> EXERCISE OBJECTIVE:
Pick out every line in the records below that contains the string "sargon", and copy each one. Case counts.

--- START ---

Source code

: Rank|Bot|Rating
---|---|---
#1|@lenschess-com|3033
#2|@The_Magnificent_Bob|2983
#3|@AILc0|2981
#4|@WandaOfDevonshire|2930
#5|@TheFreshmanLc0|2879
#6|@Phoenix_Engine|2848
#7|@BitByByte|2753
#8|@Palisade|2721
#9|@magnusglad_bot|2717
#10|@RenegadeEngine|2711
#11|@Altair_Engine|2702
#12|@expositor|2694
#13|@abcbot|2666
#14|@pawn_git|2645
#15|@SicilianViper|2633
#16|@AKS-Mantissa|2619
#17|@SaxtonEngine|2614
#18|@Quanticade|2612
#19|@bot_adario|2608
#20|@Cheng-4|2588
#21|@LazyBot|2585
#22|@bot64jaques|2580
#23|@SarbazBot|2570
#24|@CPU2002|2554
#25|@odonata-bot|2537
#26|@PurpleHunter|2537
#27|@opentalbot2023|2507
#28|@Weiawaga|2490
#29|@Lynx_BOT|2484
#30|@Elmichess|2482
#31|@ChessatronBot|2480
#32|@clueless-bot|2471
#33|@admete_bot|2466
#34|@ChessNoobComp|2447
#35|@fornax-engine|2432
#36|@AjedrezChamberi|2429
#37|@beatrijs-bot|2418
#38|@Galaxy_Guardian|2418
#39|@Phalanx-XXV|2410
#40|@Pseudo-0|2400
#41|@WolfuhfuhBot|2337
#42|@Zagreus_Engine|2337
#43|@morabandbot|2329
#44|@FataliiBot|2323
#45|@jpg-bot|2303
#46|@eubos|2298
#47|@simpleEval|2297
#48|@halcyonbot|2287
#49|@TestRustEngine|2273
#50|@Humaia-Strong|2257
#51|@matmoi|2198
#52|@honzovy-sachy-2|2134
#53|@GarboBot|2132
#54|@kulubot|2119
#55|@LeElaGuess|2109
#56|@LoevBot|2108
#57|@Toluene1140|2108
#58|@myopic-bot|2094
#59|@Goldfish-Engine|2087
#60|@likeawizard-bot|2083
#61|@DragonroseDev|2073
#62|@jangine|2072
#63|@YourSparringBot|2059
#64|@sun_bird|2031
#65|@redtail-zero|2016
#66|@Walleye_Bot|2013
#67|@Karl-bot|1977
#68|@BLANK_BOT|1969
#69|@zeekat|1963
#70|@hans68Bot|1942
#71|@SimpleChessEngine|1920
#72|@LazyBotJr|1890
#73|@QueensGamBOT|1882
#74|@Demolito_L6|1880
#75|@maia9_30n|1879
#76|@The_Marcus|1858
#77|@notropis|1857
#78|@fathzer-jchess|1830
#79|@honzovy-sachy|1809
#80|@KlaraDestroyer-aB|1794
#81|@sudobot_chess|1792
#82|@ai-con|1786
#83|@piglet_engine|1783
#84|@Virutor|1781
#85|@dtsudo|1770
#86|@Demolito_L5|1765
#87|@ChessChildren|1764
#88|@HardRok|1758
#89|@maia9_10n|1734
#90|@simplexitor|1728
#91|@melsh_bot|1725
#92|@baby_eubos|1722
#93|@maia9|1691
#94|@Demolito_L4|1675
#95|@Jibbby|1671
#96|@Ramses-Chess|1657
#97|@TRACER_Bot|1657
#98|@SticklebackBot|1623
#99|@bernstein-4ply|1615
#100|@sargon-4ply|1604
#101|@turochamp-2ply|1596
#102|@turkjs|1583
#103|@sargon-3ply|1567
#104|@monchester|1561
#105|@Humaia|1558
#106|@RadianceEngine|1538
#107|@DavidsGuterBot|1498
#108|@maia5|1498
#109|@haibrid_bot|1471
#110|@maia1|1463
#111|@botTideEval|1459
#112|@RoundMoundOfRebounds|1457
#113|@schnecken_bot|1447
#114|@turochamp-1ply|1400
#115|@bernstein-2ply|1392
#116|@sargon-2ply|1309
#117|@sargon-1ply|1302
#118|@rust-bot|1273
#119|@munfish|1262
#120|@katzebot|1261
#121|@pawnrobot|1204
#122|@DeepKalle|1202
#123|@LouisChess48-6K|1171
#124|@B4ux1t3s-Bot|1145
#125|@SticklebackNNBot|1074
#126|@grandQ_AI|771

--- END ---

> RESULT OF THIS TASK:
#100|@sargon-4ply|1604
#103|@sargon-3ply|1567
#116|@sargon-2ply|1309
#117|@sargon-1ply|1302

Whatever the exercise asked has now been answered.